Booting up the game for the first time in about two decades reveals that it is far more lovable for me now than it was for me then – I’ve grown into the sort of person that likes to champion these sort of flawed but unique gems as perhaps being even more interesting and instructive than outright successes can be. Most games gate progress behind your ability to defeat enemies, but making your game about exterminating an indigenous species is an unusually grim choice. And then having the protagonist relent at the absolute last minute adds an ironic character to the whole thing, as if the game’s point was to satirize the typical video game structure. It’s also a dramatically savvy turnaround, having the dark atmosphere building up, only to melt away into a moment of tenderness. Factor in its isolated, foreboding setting and you have a game exploring territory not too far removed from what Shadow of the Colossus would later do – all on an 8 bit handheld.
This, incidentally, is a good example of why the early Metroids at least are good examples of what video games can do: the gameplay itself in both Metroid 2 and Super Metroid describes a sort of narrative arc. There’s no need to interrupt the game to tell the story through cinematic or textual means.
But Metroid 2 is still egregiously flawed, and most of these flaws stem from it being a Gameboy title. The extremely small size of the screen and its monotone visuals do not work well with a game about exploring large caverns; getting lost and accidentally stumbling onto a hazard are frequent dangers. And while Metroid is a series renowned for its atmospheric use of frequently atonal music, here the tech makes it sound goofy at times, like a man drunkenly playing Schoenberg on a Casio. These issues haven’t prevented me from having fun with the thing, but in playing it I can understand why people have been clamouring for a remake.
Samus Returns alleviates these problems while adding a fundamental twist: it’s not so much about exploring SR388 as it is about surviving it. Combat is the focus here, with a much more twitchy, responsive control scheme (complete with a parry-and-counter mechanic) and enemies that hit hard and go in for the kill. I’ve seen some people complain that this isn’t true to the spirit of Metroid, which in a broad sense is true, but I do think it’s true to the particular spirit of Metroid 2: it makes sense that a game about hunting down metroids would be a pugnacious experience. There is still a lot of exploring to be had – the individual areas are huge and nonlinear – but it’s a far more relentless and exhausting experience, and the map design aims more at a feeling of convolution than the organic world of Super.
Metroid 2 had a lack of variety when it came to environmental design. This was again likely due to the limitations of the Gameboy, but it’s been replicated in the remake, as it suits the game’s theme. The effect of this repetitiveness is a sense of plunging ever deeper into the labyrinth that the metroids labyrinth, a feeling that you’re getting over your head as you progress through seemingly endless corridors and shafts.
The game’s not without some flaws of its own.

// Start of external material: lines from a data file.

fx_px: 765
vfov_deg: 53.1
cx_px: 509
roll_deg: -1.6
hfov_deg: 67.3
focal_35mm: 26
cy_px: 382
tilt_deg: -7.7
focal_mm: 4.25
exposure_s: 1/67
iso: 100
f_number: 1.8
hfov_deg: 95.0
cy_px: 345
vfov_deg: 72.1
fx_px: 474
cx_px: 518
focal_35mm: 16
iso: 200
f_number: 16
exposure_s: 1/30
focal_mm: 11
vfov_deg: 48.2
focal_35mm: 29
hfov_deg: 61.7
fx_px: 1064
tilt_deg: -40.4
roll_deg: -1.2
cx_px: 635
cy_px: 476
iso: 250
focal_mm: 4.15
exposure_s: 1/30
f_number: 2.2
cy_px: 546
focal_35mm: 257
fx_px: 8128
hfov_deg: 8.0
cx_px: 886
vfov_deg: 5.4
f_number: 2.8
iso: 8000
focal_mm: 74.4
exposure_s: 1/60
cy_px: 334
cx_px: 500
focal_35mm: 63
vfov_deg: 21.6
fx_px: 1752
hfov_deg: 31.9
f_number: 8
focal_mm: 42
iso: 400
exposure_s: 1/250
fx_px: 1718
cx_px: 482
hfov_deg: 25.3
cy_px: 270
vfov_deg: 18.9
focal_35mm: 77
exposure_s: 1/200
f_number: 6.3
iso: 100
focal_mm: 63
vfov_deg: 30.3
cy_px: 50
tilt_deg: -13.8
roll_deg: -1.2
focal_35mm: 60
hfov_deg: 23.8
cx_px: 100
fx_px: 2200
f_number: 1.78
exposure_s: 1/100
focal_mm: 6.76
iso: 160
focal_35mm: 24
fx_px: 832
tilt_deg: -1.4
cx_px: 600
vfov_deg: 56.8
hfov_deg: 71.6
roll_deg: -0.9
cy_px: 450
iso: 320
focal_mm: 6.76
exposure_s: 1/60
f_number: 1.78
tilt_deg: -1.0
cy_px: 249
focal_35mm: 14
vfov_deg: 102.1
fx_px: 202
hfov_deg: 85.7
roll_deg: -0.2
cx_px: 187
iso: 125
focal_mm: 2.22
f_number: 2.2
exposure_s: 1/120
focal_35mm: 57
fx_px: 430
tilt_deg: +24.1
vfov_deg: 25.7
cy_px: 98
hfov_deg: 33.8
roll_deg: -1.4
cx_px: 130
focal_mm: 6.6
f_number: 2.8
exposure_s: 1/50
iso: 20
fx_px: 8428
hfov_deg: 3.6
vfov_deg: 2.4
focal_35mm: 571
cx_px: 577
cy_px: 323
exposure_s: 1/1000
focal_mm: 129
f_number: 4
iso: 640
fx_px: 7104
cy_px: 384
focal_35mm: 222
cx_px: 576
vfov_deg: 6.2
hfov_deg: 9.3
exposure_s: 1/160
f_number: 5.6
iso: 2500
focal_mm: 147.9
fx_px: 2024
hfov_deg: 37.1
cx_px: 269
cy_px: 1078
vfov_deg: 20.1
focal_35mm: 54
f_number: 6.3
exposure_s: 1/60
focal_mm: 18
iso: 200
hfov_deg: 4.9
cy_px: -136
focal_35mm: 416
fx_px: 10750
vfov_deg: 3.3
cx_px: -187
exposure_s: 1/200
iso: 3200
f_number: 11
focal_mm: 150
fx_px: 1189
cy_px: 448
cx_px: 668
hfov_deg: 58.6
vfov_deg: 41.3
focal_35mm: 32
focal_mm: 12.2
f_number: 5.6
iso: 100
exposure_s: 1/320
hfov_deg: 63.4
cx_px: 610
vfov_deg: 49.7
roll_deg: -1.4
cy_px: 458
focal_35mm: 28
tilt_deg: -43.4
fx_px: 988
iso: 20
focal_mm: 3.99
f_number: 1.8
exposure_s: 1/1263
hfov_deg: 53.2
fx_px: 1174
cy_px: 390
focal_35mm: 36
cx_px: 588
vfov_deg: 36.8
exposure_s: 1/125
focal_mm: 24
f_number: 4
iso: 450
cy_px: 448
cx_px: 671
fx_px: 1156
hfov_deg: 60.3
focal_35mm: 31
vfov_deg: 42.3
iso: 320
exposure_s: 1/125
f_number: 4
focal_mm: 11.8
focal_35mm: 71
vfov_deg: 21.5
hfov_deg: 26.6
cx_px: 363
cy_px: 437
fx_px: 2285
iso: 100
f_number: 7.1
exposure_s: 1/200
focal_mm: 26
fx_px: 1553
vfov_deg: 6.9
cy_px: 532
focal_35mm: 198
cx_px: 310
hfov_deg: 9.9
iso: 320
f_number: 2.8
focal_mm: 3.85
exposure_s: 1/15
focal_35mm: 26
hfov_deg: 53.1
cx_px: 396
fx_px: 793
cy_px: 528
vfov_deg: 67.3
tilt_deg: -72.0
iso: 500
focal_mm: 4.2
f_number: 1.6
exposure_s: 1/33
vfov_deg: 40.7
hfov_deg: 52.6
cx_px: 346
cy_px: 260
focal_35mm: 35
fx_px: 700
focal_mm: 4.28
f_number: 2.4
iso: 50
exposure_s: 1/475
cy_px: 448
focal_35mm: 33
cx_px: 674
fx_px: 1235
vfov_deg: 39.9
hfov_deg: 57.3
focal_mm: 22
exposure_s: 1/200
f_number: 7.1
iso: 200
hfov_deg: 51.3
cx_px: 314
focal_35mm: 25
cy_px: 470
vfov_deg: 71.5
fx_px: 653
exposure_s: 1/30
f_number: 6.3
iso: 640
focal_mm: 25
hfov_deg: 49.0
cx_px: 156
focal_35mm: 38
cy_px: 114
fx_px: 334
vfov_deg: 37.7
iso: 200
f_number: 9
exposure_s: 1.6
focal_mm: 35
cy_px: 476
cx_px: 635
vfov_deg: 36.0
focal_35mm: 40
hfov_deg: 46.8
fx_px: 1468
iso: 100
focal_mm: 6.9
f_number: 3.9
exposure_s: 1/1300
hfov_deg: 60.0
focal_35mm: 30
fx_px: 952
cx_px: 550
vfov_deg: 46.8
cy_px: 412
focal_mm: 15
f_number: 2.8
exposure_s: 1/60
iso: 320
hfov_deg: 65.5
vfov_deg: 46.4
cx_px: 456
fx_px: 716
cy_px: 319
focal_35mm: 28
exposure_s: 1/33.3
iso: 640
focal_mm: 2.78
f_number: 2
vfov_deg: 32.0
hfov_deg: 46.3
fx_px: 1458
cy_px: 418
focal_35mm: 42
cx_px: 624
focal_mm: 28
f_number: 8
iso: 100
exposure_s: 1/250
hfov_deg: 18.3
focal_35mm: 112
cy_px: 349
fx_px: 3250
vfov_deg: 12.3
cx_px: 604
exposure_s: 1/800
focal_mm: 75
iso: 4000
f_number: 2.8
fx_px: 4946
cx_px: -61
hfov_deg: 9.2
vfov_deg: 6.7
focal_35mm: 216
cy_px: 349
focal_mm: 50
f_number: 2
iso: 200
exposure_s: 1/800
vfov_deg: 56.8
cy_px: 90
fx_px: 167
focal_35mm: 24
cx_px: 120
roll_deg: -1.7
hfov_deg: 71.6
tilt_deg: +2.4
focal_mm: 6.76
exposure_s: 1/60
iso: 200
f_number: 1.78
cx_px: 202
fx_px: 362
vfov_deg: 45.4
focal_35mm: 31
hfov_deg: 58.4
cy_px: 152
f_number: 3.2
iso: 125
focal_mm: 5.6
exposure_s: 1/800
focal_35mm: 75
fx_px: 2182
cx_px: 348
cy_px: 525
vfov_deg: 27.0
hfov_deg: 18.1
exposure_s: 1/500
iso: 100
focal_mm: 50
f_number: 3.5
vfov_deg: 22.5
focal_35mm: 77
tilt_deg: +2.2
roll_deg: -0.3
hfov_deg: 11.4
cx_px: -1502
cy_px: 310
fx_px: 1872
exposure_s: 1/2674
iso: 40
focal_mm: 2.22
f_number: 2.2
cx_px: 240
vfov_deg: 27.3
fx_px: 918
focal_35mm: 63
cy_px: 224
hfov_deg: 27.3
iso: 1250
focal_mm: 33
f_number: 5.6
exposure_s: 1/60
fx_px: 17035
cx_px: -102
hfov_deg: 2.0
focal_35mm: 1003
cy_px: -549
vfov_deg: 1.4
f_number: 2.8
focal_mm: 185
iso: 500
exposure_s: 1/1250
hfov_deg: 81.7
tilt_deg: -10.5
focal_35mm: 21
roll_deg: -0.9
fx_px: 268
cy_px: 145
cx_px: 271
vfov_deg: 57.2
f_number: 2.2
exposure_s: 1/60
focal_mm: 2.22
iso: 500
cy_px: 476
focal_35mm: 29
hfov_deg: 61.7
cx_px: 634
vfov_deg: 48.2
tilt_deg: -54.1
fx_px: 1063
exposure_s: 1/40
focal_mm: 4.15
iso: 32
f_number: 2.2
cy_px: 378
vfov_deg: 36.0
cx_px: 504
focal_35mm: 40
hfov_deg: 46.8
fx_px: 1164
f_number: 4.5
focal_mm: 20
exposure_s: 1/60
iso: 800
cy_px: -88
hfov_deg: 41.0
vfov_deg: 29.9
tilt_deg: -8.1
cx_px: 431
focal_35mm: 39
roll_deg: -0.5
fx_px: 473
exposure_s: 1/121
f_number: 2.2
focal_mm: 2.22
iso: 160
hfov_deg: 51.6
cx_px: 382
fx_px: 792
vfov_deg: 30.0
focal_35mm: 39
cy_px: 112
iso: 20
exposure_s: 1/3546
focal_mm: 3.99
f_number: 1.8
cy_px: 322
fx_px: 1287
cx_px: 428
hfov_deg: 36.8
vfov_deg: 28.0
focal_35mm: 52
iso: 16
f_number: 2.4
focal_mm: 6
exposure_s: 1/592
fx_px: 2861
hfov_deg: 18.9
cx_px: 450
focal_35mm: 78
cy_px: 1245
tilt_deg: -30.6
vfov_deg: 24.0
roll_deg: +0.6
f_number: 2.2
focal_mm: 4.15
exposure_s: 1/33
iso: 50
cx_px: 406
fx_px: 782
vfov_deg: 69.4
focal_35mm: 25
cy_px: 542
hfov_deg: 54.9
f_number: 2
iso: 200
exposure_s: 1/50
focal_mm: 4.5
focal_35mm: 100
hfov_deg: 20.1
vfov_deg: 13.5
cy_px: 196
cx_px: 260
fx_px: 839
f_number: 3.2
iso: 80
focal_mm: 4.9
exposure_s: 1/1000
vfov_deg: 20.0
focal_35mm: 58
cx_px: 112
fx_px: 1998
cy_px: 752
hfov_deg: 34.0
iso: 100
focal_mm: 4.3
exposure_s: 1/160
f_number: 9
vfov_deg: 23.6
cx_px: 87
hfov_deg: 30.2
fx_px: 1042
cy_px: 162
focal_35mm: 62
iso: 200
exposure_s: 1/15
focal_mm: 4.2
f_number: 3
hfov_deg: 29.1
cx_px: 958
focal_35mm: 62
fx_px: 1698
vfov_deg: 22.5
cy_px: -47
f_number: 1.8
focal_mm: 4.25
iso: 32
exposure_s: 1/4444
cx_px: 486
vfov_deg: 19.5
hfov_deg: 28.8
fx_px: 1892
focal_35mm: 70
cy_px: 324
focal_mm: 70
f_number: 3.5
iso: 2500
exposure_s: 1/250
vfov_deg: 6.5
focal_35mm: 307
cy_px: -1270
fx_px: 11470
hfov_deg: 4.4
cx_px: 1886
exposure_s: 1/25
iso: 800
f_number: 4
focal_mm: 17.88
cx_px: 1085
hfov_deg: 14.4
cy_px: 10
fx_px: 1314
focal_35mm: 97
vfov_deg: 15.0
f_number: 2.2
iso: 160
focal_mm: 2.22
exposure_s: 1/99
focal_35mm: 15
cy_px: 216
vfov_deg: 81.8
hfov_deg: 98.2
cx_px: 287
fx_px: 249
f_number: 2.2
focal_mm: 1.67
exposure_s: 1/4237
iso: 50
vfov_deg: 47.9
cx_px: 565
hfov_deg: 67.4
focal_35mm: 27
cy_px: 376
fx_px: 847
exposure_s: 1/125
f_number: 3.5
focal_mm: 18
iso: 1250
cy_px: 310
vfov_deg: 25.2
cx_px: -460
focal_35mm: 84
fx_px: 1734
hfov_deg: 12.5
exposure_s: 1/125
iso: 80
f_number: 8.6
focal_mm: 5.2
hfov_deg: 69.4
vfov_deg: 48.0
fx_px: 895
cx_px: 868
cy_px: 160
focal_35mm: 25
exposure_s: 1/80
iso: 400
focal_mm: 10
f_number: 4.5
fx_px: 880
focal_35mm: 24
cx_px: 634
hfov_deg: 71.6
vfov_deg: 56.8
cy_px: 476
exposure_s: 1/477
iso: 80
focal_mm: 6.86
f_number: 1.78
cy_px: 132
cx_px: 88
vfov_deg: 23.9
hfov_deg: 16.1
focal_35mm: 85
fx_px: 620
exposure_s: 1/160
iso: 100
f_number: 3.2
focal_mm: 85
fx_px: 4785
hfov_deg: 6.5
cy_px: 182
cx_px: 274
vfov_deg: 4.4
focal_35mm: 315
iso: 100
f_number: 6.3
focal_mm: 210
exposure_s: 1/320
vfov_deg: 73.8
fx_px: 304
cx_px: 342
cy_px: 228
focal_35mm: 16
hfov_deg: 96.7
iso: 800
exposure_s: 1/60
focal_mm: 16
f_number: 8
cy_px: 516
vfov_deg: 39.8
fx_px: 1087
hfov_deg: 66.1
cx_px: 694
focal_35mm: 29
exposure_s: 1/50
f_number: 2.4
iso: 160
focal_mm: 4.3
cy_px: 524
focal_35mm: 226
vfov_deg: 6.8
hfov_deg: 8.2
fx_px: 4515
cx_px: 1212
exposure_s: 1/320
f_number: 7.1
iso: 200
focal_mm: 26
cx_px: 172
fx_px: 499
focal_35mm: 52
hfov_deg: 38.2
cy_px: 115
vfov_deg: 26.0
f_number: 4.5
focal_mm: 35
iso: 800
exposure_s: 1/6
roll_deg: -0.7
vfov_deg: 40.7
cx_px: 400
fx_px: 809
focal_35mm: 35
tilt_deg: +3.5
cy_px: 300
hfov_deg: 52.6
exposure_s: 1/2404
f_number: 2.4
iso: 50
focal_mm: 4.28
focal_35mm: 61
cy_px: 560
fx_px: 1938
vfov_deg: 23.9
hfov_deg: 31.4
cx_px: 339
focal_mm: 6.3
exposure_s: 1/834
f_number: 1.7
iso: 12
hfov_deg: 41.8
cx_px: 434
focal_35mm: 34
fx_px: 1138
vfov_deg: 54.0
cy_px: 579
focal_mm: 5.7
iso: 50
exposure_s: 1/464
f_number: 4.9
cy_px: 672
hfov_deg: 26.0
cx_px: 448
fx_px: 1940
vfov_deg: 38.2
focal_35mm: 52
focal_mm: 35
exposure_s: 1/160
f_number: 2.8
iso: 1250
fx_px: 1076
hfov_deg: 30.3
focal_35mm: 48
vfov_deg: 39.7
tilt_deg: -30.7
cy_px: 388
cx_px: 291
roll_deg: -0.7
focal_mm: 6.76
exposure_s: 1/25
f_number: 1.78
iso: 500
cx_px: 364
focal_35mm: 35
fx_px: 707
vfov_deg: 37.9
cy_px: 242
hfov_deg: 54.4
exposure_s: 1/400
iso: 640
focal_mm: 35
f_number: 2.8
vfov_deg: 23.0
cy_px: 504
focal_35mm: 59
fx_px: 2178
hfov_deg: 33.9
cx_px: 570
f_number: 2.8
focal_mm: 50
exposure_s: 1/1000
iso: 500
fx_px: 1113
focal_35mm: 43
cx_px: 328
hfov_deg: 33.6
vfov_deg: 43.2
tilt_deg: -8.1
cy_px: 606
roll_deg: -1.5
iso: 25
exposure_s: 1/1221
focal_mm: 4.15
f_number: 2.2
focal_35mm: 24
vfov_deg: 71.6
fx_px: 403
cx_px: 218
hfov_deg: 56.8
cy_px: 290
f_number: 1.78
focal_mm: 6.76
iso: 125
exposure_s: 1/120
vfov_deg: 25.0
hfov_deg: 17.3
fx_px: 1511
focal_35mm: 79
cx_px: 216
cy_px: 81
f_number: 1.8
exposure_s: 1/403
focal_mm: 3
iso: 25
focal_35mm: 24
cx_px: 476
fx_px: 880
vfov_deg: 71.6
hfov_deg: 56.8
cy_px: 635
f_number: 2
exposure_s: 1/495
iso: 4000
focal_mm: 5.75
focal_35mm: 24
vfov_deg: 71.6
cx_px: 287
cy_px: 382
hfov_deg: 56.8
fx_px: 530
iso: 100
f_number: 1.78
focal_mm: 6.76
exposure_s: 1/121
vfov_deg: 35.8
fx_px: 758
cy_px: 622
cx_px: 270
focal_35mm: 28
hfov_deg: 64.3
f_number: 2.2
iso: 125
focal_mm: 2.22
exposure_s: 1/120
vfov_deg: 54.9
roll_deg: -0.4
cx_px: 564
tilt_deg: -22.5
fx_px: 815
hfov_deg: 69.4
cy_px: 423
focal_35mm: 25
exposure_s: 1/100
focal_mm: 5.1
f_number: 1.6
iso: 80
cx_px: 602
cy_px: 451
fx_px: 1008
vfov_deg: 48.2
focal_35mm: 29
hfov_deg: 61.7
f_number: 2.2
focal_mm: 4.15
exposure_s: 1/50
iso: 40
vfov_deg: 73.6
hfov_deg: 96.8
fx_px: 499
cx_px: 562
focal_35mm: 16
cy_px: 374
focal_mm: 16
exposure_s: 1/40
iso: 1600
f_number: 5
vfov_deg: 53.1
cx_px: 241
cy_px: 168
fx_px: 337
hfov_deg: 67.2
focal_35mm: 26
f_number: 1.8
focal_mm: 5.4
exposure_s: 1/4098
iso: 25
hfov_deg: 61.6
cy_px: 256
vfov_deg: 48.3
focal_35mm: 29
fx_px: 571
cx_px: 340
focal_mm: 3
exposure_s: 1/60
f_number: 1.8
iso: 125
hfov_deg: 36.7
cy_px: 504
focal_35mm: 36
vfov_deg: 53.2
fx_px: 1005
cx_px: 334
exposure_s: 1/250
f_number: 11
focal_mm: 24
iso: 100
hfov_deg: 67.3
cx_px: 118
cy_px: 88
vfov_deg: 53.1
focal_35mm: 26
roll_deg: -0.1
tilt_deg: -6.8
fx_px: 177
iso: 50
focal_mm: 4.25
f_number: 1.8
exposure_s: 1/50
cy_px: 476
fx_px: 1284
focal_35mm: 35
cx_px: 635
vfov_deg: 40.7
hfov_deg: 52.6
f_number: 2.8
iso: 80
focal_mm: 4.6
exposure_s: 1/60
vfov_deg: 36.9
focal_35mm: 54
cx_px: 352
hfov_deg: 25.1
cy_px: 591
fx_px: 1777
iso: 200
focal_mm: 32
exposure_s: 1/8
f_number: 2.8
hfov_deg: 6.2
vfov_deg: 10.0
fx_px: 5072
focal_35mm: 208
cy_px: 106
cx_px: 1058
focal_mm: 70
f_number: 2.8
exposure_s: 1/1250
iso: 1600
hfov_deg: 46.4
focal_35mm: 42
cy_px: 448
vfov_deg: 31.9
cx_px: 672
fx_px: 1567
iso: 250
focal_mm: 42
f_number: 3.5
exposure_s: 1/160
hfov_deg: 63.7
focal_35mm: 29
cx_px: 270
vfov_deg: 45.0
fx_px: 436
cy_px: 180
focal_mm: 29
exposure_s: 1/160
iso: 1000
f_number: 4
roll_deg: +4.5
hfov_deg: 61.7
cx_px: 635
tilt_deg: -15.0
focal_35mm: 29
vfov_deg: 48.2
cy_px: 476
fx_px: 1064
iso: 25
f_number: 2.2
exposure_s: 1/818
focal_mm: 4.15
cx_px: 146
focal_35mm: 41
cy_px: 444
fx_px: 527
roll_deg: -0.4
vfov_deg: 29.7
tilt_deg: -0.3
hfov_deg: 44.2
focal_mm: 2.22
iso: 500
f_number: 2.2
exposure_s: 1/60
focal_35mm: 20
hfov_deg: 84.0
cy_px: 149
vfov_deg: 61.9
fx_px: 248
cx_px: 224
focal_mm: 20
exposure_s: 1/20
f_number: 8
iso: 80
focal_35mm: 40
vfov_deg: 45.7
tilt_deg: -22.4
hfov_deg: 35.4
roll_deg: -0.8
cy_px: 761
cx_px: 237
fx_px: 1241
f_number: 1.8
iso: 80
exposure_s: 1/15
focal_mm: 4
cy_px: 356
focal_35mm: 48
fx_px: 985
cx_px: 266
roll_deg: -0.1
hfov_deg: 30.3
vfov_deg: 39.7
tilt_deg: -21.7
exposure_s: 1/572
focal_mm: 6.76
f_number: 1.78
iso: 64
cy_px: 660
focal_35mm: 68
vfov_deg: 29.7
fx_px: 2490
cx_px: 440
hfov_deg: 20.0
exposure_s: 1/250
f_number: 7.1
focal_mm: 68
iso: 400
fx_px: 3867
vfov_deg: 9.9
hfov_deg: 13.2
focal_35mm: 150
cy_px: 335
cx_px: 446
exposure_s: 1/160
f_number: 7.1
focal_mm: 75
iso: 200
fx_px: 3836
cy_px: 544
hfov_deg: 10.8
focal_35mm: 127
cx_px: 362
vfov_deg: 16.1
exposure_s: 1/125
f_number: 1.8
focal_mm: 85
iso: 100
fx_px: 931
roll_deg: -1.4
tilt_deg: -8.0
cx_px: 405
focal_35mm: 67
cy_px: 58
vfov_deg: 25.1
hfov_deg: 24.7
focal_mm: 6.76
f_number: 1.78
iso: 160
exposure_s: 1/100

For all its greater detail, Samus Returns feels a tad less interested in using its environment to tell a story or suggest mysteries. And it ultimately doesn’t quite know when to ease up on the action, which weakens the atmosphere at times. This may seem like a minor complaint, but at least for me it prevents Samus Returns from being a remake that completely eclipses the original. Metroid 2 has a slow building sense of dread that culminates in a remarkably understated ending, while Samus Returns goes out all plasma beams blazing. The latter is the better game, while the former is the better experience, if that makes sense.
One thing is clear, though: Samus has indeed returned.